JC - I understand your concern, but you know of course, that your neighborhood is exactly the same as it was before you had this information.
These sites have varying degrees of reliability - wrong guy, wrong address wrong crime etc.
Child molesters, like anyone else, don’t simply stay at their house. So, even if your neighborhood had zero, that doesn’t mean that some one didn’t walk through, drive through, visit etc.
These web sites can in fact give some people a false sense of security (gee, there’s none in my neighborhood).
Your feelings demonstrate one of my reasons I’m not in favor of these things (‘what do I do now?’ kind of response).
OTOH. THere are things that every parent can do to minimize the risk of their child being molested. Keep in mind that many/most molestations are done by trusted people (family members, friends etc). here are things I’ve posted before about what I taught my son to make him a bad victim:
I taught him that he should NEVER keep a secret from me and if some one told him to do so, to hurry and tell me right away. I told him to never go anywhere unless I knew about it first. Not simply “dont’ go to that man’s house” or “get into cars with strangeres”. Molesters are very, very good at getting kids to comply with them (Here, I’ve got something to show you. Can you help me find my puppy? etc). Molestations can occur in closets, cars, open areas etc.
I taught him that if some one tried to physically grab at him, he should scream bloody hell. I’ve taught him to tell me immediately if ANYONE ever wants to take his picture, give him a present, have him go somewhere, play “special” games.
Avoid using the terms “grown up” or “stranger”. Molesters can often be neither.
And, to keep the focus on how little usable info those web sites can really give:
Just take a moment to think about how FEW people you meet on a daily basis for whom you have an address. Megan’s Laws may give you some semi current, correct information about past history of some of the people whose address you know.

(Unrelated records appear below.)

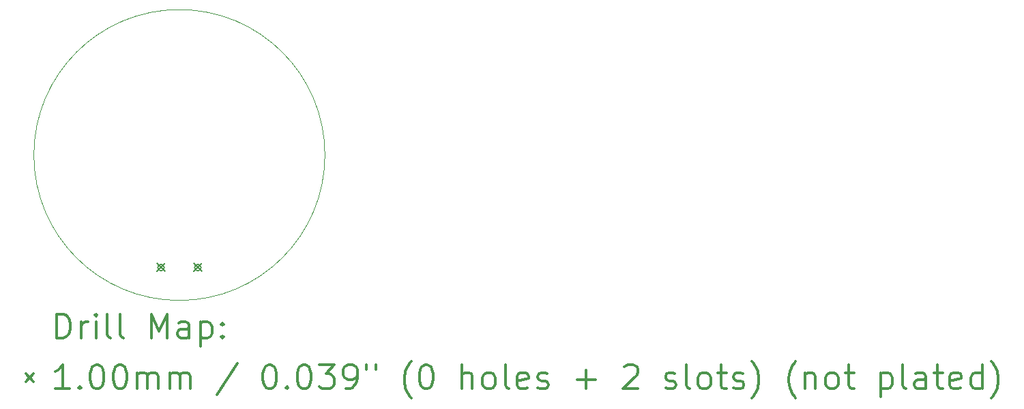
<source format=gbr>
%FSLAX45Y45*%
G04 Gerber Fmt 4.5, Leading zero omitted, Abs format (unit mm)*
G04 Created by KiCad*
%MOMM*%
%LPD*%
G01*
G04 APERTURE LIST*
%TA.AperFunction,Profile*%
%ADD10C,0.050000*%
%TD*%
%ADD11C,0.200000*%
%ADD12C,0.300000*%
G04 APERTURE END LIST*
D10*
X9426260Y-10160000D02*
G75*
G02*
X7620000Y-11966260I-1806260J0D01*
G01*
X7620000Y-11966260D02*
G75*
G02*
X5813740Y-10160000I0J1806260D01*
G01*
X5813740Y-10160000D02*
G75*
G02*
X7620000Y-8353740I1806260J0D01*
G01*
X7620000Y-8353740D02*
G75*
G02*
X9426260Y-10160000I0J-1806260D01*
G01*
D11*
X7341400Y-11507000D02*
X7441400Y-11607000D01*
X7441400Y-11507000D02*
X7341400Y-11607000D01*
X7351400Y-11557000D02*
X7351400Y-11557000D01*
X7431400Y-11557000D02*
X7431400Y-11557000D01*
X7351400Y-11557000D02*
G75*
G03*
X7431400Y-11557000I40000J0D01*
G01*
X7431400Y-11557000D02*
G75*
G03*
X7351400Y-11557000I-40000J0D01*
G01*
X7798600Y-11507000D02*
X7898600Y-11607000D01*
X7898600Y-11507000D02*
X7798600Y-11607000D01*
X7808600Y-11557000D02*
X7808600Y-11557000D01*
X7888600Y-11557000D02*
X7888600Y-11557000D01*
X7808600Y-11557000D02*
G75*
G03*
X7888600Y-11557000I40000J0D01*
G01*
X7888600Y-11557000D02*
G75*
G03*
X7808600Y-11557000I-40000J0D01*
G01*
D12*
X6097669Y-12434474D02*
X6097669Y-12134474D01*
X6169097Y-12134474D01*
X6211954Y-12148760D01*
X6240526Y-12177331D01*
X6254812Y-12205903D01*
X6269097Y-12263045D01*
X6269097Y-12305903D01*
X6254812Y-12363045D01*
X6240526Y-12391617D01*
X6211954Y-12420188D01*
X6169097Y-12434474D01*
X6097669Y-12434474D01*
X6397669Y-12434474D02*
X6397669Y-12234474D01*
X6397669Y-12291617D02*
X6411954Y-12263045D01*
X6426240Y-12248760D01*
X6454812Y-12234474D01*
X6483383Y-12234474D01*
X6583383Y-12434474D02*
X6583383Y-12234474D01*
X6583383Y-12134474D02*
X6569097Y-12148760D01*
X6583383Y-12163045D01*
X6597669Y-12148760D01*
X6583383Y-12134474D01*
X6583383Y-12163045D01*
X6769097Y-12434474D02*
X6740526Y-12420188D01*
X6726240Y-12391617D01*
X6726240Y-12134474D01*
X6926240Y-12434474D02*
X6897669Y-12420188D01*
X6883383Y-12391617D01*
X6883383Y-12134474D01*
X7269097Y-12434474D02*
X7269097Y-12134474D01*
X7369097Y-12348760D01*
X7469097Y-12134474D01*
X7469097Y-12434474D01*
X7740526Y-12434474D02*
X7740526Y-12277331D01*
X7726240Y-12248760D01*
X7697669Y-12234474D01*
X7640526Y-12234474D01*
X7611954Y-12248760D01*
X7740526Y-12420188D02*
X7711954Y-12434474D01*
X7640526Y-12434474D01*
X7611954Y-12420188D01*
X7597669Y-12391617D01*
X7597669Y-12363045D01*
X7611954Y-12334474D01*
X7640526Y-12320188D01*
X7711954Y-12320188D01*
X7740526Y-12305903D01*
X7883383Y-12234474D02*
X7883383Y-12534474D01*
X7883383Y-12248760D02*
X7911954Y-12234474D01*
X7969097Y-12234474D01*
X7997669Y-12248760D01*
X8011954Y-12263045D01*
X8026240Y-12291617D01*
X8026240Y-12377331D01*
X8011954Y-12405903D01*
X7997669Y-12420188D01*
X7969097Y-12434474D01*
X7911954Y-12434474D01*
X7883383Y-12420188D01*
X8154812Y-12405903D02*
X8169097Y-12420188D01*
X8154812Y-12434474D01*
X8140526Y-12420188D01*
X8154812Y-12405903D01*
X8154812Y-12434474D01*
X8154812Y-12248760D02*
X8169097Y-12263045D01*
X8154812Y-12277331D01*
X8140526Y-12263045D01*
X8154812Y-12248760D01*
X8154812Y-12277331D01*
X5711240Y-12878760D02*
X5811240Y-12978760D01*
X5811240Y-12878760D02*
X5711240Y-12978760D01*
X6254812Y-13064474D02*
X6083383Y-13064474D01*
X6169097Y-13064474D02*
X6169097Y-12764474D01*
X6140526Y-12807331D01*
X6111954Y-12835903D01*
X6083383Y-12850188D01*
X6383383Y-13035903D02*
X6397669Y-13050188D01*
X6383383Y-13064474D01*
X6369097Y-13050188D01*
X6383383Y-13035903D01*
X6383383Y-13064474D01*
X6583383Y-12764474D02*
X6611954Y-12764474D01*
X6640526Y-12778760D01*
X6654812Y-12793045D01*
X6669097Y-12821617D01*
X6683383Y-12878760D01*
X6683383Y-12950188D01*
X6669097Y-13007331D01*
X6654812Y-13035903D01*
X6640526Y-13050188D01*
X6611954Y-13064474D01*
X6583383Y-13064474D01*
X6554812Y-13050188D01*
X6540526Y-13035903D01*
X6526240Y-13007331D01*
X6511954Y-12950188D01*
X6511954Y-12878760D01*
X6526240Y-12821617D01*
X6540526Y-12793045D01*
X6554812Y-12778760D01*
X6583383Y-12764474D01*
X6869097Y-12764474D02*
X6897669Y-12764474D01*
X6926240Y-12778760D01*
X6940526Y-12793045D01*
X6954812Y-12821617D01*
X6969097Y-12878760D01*
X6969097Y-12950188D01*
X6954812Y-13007331D01*
X6940526Y-13035903D01*
X6926240Y-13050188D01*
X6897669Y-13064474D01*
X6869097Y-13064474D01*
X6840526Y-13050188D01*
X6826240Y-13035903D01*
X6811954Y-13007331D01*
X6797669Y-12950188D01*
X6797669Y-12878760D01*
X6811954Y-12821617D01*
X6826240Y-12793045D01*
X6840526Y-12778760D01*
X6869097Y-12764474D01*
X7097669Y-13064474D02*
X7097669Y-12864474D01*
X7097669Y-12893045D02*
X7111954Y-12878760D01*
X7140526Y-12864474D01*
X7183383Y-12864474D01*
X7211954Y-12878760D01*
X7226240Y-12907331D01*
X7226240Y-13064474D01*
X7226240Y-12907331D02*
X7240526Y-12878760D01*
X7269097Y-12864474D01*
X7311954Y-12864474D01*
X7340526Y-12878760D01*
X7354812Y-12907331D01*
X7354812Y-13064474D01*
X7497669Y-13064474D02*
X7497669Y-12864474D01*
X7497669Y-12893045D02*
X7511954Y-12878760D01*
X7540526Y-12864474D01*
X7583383Y-12864474D01*
X7611954Y-12878760D01*
X7626240Y-12907331D01*
X7626240Y-13064474D01*
X7626240Y-12907331D02*
X7640526Y-12878760D01*
X7669097Y-12864474D01*
X7711954Y-12864474D01*
X7740526Y-12878760D01*
X7754812Y-12907331D01*
X7754812Y-13064474D01*
X8340526Y-12750188D02*
X8083383Y-13135903D01*
X8726240Y-12764474D02*
X8754812Y-12764474D01*
X8783383Y-12778760D01*
X8797669Y-12793045D01*
X8811954Y-12821617D01*
X8826240Y-12878760D01*
X8826240Y-12950188D01*
X8811954Y-13007331D01*
X8797669Y-13035903D01*
X8783383Y-13050188D01*
X8754812Y-13064474D01*
X8726240Y-13064474D01*
X8697669Y-13050188D01*
X8683383Y-13035903D01*
X8669097Y-13007331D01*
X8654812Y-12950188D01*
X8654812Y-12878760D01*
X8669097Y-12821617D01*
X8683383Y-12793045D01*
X8697669Y-12778760D01*
X8726240Y-12764474D01*
X8954812Y-13035903D02*
X8969097Y-13050188D01*
X8954812Y-13064474D01*
X8940526Y-13050188D01*
X8954812Y-13035903D01*
X8954812Y-13064474D01*
X9154812Y-12764474D02*
X9183383Y-12764474D01*
X9211954Y-12778760D01*
X9226240Y-12793045D01*
X9240526Y-12821617D01*
X9254812Y-12878760D01*
X9254812Y-12950188D01*
X9240526Y-13007331D01*
X9226240Y-13035903D01*
X9211954Y-13050188D01*
X9183383Y-13064474D01*
X9154812Y-13064474D01*
X9126240Y-13050188D01*
X9111954Y-13035903D01*
X9097669Y-13007331D01*
X9083383Y-12950188D01*
X9083383Y-12878760D01*
X9097669Y-12821617D01*
X9111954Y-12793045D01*
X9126240Y-12778760D01*
X9154812Y-12764474D01*
X9354812Y-12764474D02*
X9540526Y-12764474D01*
X9440526Y-12878760D01*
X9483383Y-12878760D01*
X9511954Y-12893045D01*
X9526240Y-12907331D01*
X9540526Y-12935903D01*
X9540526Y-13007331D01*
X9526240Y-13035903D01*
X9511954Y-13050188D01*
X9483383Y-13064474D01*
X9397669Y-13064474D01*
X9369097Y-13050188D01*
X9354812Y-13035903D01*
X9683383Y-13064474D02*
X9740526Y-13064474D01*
X9769097Y-13050188D01*
X9783383Y-13035903D01*
X9811954Y-12993045D01*
X9826240Y-12935903D01*
X9826240Y-12821617D01*
X9811954Y-12793045D01*
X9797669Y-12778760D01*
X9769097Y-12764474D01*
X9711954Y-12764474D01*
X9683383Y-12778760D01*
X9669097Y-12793045D01*
X9654812Y-12821617D01*
X9654812Y-12893045D01*
X9669097Y-12921617D01*
X9683383Y-12935903D01*
X9711954Y-12950188D01*
X9769097Y-12950188D01*
X9797669Y-12935903D01*
X9811954Y-12921617D01*
X9826240Y-12893045D01*
X9940526Y-12764474D02*
X9940526Y-12821617D01*
X10054812Y-12764474D02*
X10054812Y-12821617D01*
X10497669Y-13178760D02*
X10483383Y-13164474D01*
X10454812Y-13121617D01*
X10440526Y-13093045D01*
X10426240Y-13050188D01*
X10411954Y-12978760D01*
X10411954Y-12921617D01*
X10426240Y-12850188D01*
X10440526Y-12807331D01*
X10454812Y-12778760D01*
X10483383Y-12735903D01*
X10497669Y-12721617D01*
X10669097Y-12764474D02*
X10697669Y-12764474D01*
X10726240Y-12778760D01*
X10740526Y-12793045D01*
X10754812Y-12821617D01*
X10769097Y-12878760D01*
X10769097Y-12950188D01*
X10754812Y-13007331D01*
X10740526Y-13035903D01*
X10726240Y-13050188D01*
X10697669Y-13064474D01*
X10669097Y-13064474D01*
X10640526Y-13050188D01*
X10626240Y-13035903D01*
X10611954Y-13007331D01*
X10597669Y-12950188D01*
X10597669Y-12878760D01*
X10611954Y-12821617D01*
X10626240Y-12793045D01*
X10640526Y-12778760D01*
X10669097Y-12764474D01*
X11126240Y-13064474D02*
X11126240Y-12764474D01*
X11254812Y-13064474D02*
X11254812Y-12907331D01*
X11240526Y-12878760D01*
X11211954Y-12864474D01*
X11169097Y-12864474D01*
X11140526Y-12878760D01*
X11126240Y-12893045D01*
X11440526Y-13064474D02*
X11411954Y-13050188D01*
X11397669Y-13035903D01*
X11383383Y-13007331D01*
X11383383Y-12921617D01*
X11397669Y-12893045D01*
X11411954Y-12878760D01*
X11440526Y-12864474D01*
X11483383Y-12864474D01*
X11511954Y-12878760D01*
X11526240Y-12893045D01*
X11540526Y-12921617D01*
X11540526Y-13007331D01*
X11526240Y-13035903D01*
X11511954Y-13050188D01*
X11483383Y-13064474D01*
X11440526Y-13064474D01*
X11711954Y-13064474D02*
X11683383Y-13050188D01*
X11669097Y-13021617D01*
X11669097Y-12764474D01*
X11940526Y-13050188D02*
X11911954Y-13064474D01*
X11854812Y-13064474D01*
X11826240Y-13050188D01*
X11811954Y-13021617D01*
X11811954Y-12907331D01*
X11826240Y-12878760D01*
X11854812Y-12864474D01*
X11911954Y-12864474D01*
X11940526Y-12878760D01*
X11954812Y-12907331D01*
X11954812Y-12935903D01*
X11811954Y-12964474D01*
X12069097Y-13050188D02*
X12097669Y-13064474D01*
X12154812Y-13064474D01*
X12183383Y-13050188D01*
X12197669Y-13021617D01*
X12197669Y-13007331D01*
X12183383Y-12978760D01*
X12154812Y-12964474D01*
X12111954Y-12964474D01*
X12083383Y-12950188D01*
X12069097Y-12921617D01*
X12069097Y-12907331D01*
X12083383Y-12878760D01*
X12111954Y-12864474D01*
X12154812Y-12864474D01*
X12183383Y-12878760D01*
X12554812Y-12950188D02*
X12783383Y-12950188D01*
X12669097Y-13064474D02*
X12669097Y-12835903D01*
X13140526Y-12793045D02*
X13154812Y-12778760D01*
X13183383Y-12764474D01*
X13254812Y-12764474D01*
X13283383Y-12778760D01*
X13297669Y-12793045D01*
X13311954Y-12821617D01*
X13311954Y-12850188D01*
X13297669Y-12893045D01*
X13126240Y-13064474D01*
X13311954Y-13064474D01*
X13654812Y-13050188D02*
X13683383Y-13064474D01*
X13740526Y-13064474D01*
X13769097Y-13050188D01*
X13783383Y-13021617D01*
X13783383Y-13007331D01*
X13769097Y-12978760D01*
X13740526Y-12964474D01*
X13697669Y-12964474D01*
X13669097Y-12950188D01*
X13654812Y-12921617D01*
X13654812Y-12907331D01*
X13669097Y-12878760D01*
X13697669Y-12864474D01*
X13740526Y-12864474D01*
X13769097Y-12878760D01*
X13954812Y-13064474D02*
X13926240Y-13050188D01*
X13911954Y-13021617D01*
X13911954Y-12764474D01*
X14111954Y-13064474D02*
X14083383Y-13050188D01*
X14069097Y-13035903D01*
X14054812Y-13007331D01*
X14054812Y-12921617D01*
X14069097Y-12893045D01*
X14083383Y-12878760D01*
X14111954Y-12864474D01*
X14154812Y-12864474D01*
X14183383Y-12878760D01*
X14197669Y-12893045D01*
X14211954Y-12921617D01*
X14211954Y-13007331D01*
X14197669Y-13035903D01*
X14183383Y-13050188D01*
X14154812Y-13064474D01*
X14111954Y-13064474D01*
X14297669Y-12864474D02*
X14411954Y-12864474D01*
X14340526Y-12764474D02*
X14340526Y-13021617D01*
X14354812Y-13050188D01*
X14383383Y-13064474D01*
X14411954Y-13064474D01*
X14497669Y-13050188D02*
X14526240Y-13064474D01*
X14583383Y-13064474D01*
X14611954Y-13050188D01*
X14626240Y-13021617D01*
X14626240Y-13007331D01*
X14611954Y-12978760D01*
X14583383Y-12964474D01*
X14540526Y-12964474D01*
X14511954Y-12950188D01*
X14497669Y-12921617D01*
X14497669Y-12907331D01*
X14511954Y-12878760D01*
X14540526Y-12864474D01*
X14583383Y-12864474D01*
X14611954Y-12878760D01*
X14726240Y-13178760D02*
X14740526Y-13164474D01*
X14769097Y-13121617D01*
X14783383Y-13093045D01*
X14797669Y-13050188D01*
X14811954Y-12978760D01*
X14811954Y-12921617D01*
X14797669Y-12850188D01*
X14783383Y-12807331D01*
X14769097Y-12778760D01*
X14740526Y-12735903D01*
X14726240Y-12721617D01*
X15269097Y-13178760D02*
X15254812Y-13164474D01*
X15226240Y-13121617D01*
X15211954Y-13093045D01*
X15197669Y-13050188D01*
X15183383Y-12978760D01*
X15183383Y-12921617D01*
X15197669Y-12850188D01*
X15211954Y-12807331D01*
X15226240Y-12778760D01*
X15254812Y-12735903D01*
X15269097Y-12721617D01*
X15383383Y-12864474D02*
X15383383Y-13064474D01*
X15383383Y-12893045D02*
X15397669Y-12878760D01*
X15426240Y-12864474D01*
X15469097Y-12864474D01*
X15497669Y-12878760D01*
X15511954Y-12907331D01*
X15511954Y-13064474D01*
X15697669Y-13064474D02*
X15669097Y-13050188D01*
X15654812Y-13035903D01*
X15640526Y-13007331D01*
X15640526Y-12921617D01*
X15654812Y-12893045D01*
X15669097Y-12878760D01*
X15697669Y-12864474D01*
X15740526Y-12864474D01*
X15769097Y-12878760D01*
X15783383Y-12893045D01*
X15797669Y-12921617D01*
X15797669Y-13007331D01*
X15783383Y-13035903D01*
X15769097Y-13050188D01*
X15740526Y-13064474D01*
X15697669Y-13064474D01*
X15883383Y-12864474D02*
X15997669Y-12864474D01*
X15926240Y-12764474D02*
X15926240Y-13021617D01*
X15940526Y-13050188D01*
X15969097Y-13064474D01*
X15997669Y-13064474D01*
X16326240Y-12864474D02*
X16326240Y-13164474D01*
X16326240Y-12878760D02*
X16354812Y-12864474D01*
X16411954Y-12864474D01*
X16440526Y-12878760D01*
X16454812Y-12893045D01*
X16469097Y-12921617D01*
X16469097Y-13007331D01*
X16454812Y-13035903D01*
X16440526Y-13050188D01*
X16411954Y-13064474D01*
X16354812Y-13064474D01*
X16326240Y-13050188D01*
X16640526Y-13064474D02*
X16611954Y-13050188D01*
X16597669Y-13021617D01*
X16597669Y-12764474D01*
X16883383Y-13064474D02*
X16883383Y-12907331D01*
X16869097Y-12878760D01*
X16840526Y-12864474D01*
X16783383Y-12864474D01*
X16754812Y-12878760D01*
X16883383Y-13050188D02*
X16854812Y-13064474D01*
X16783383Y-13064474D01*
X16754812Y-13050188D01*
X16740526Y-13021617D01*
X16740526Y-12993045D01*
X16754812Y-12964474D01*
X16783383Y-12950188D01*
X16854812Y-12950188D01*
X16883383Y-12935903D01*
X16983383Y-12864474D02*
X17097669Y-12864474D01*
X17026240Y-12764474D02*
X17026240Y-13021617D01*
X17040526Y-13050188D01*
X17069097Y-13064474D01*
X17097669Y-13064474D01*
X17311954Y-13050188D02*
X17283383Y-13064474D01*
X17226240Y-13064474D01*
X17197669Y-13050188D01*
X17183383Y-13021617D01*
X17183383Y-12907331D01*
X17197669Y-12878760D01*
X17226240Y-12864474D01*
X17283383Y-12864474D01*
X17311954Y-12878760D01*
X17326240Y-12907331D01*
X17326240Y-12935903D01*
X17183383Y-12964474D01*
X17583383Y-13064474D02*
X17583383Y-12764474D01*
X17583383Y-13050188D02*
X17554812Y-13064474D01*
X17497669Y-13064474D01*
X17469097Y-13050188D01*
X17454812Y-13035903D01*
X17440526Y-13007331D01*
X17440526Y-12921617D01*
X17454812Y-12893045D01*
X17469097Y-12878760D01*
X17497669Y-12864474D01*
X17554812Y-12864474D01*
X17583383Y-12878760D01*
X17697669Y-13178760D02*
X17711954Y-13164474D01*
X17740526Y-13121617D01*
X17754812Y-13093045D01*
X17769097Y-13050188D01*
X17783383Y-12978760D01*
X17783383Y-12921617D01*
X17769097Y-12850188D01*
X17754812Y-12807331D01*
X17740526Y-12778760D01*
X17711954Y-12735903D01*
X17697669Y-12721617D01*
M02*

</source>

It will give you zero information on the person who’s delivering pizzas to your neighbor, the cousin visiting the folks across the street, the man walking his dog, the customer in line behind you, the person sitting next to you in the movie theater, the other parent visiting their child at school.
Bottom line - to best protect your child, make them a bad victim. You should sleep better knowing you’ve done what you can to minimize the risk to your child.